Explains the converted-trained prerequisite, bound evaluation sidecar, exact-case results, safety review, quality decision, and why the supplied fixture is not product evidence.
Implementation evidence: this topic is grounded in the reviewed GGUF.MiRust.com source snapshot. It documents observed code and artifacts without claiming broad deployment, model quality, or production readiness.
Prerequisites
The model source kind must be converted-trained. The evaluation sidecar must bind the model checksum and manifest checksum, declare assistant-quality gate version 1, pass task evaluation and safety review, and record quality_decision=accepted-for-assistant-quality.
Current runner
The native eval runner reads line-based cases and requires exact generated-text equality for each declared prompt and token limit.
Current fixture boundary
The checked-in two-case fixture validates evaluation plumbing for deterministic source data. Its own quality boundary states that it is not product assistant-quality evidence. A real gate requires task-representative datasets, safety protocols, reviewer identity, and retained raw outputs.
Scope
This starter page defines the questions, boundaries, evidence, and failure modes that should be recorded before a capability is presented as supported.

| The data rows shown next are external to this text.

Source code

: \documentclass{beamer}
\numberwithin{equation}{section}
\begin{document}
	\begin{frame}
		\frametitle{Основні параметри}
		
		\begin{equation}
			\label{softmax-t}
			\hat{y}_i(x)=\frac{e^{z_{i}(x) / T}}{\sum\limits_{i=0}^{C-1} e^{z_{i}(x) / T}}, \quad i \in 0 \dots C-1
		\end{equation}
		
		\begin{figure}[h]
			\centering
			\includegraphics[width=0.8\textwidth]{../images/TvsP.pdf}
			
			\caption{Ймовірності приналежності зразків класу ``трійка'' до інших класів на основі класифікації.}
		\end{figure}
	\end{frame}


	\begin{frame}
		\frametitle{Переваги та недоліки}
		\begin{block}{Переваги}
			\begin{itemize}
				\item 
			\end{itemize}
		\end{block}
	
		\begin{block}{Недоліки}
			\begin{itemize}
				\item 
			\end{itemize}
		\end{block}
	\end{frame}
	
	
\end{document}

Engineering considerations
- Identify the source, version, target environment, and owner.
- Separate observed values from estimates and externally reported values.
- Record trade-offs, unsupported cases, and fallback behavior.
- Link performance statements to a compatible benchmark methodology.
Verification questions
- What exact artifact, revision, backend, and environment were reviewed?
- Which assumptions could change the result?
- Which data should be retained so another engineer can reproduce the conclusion?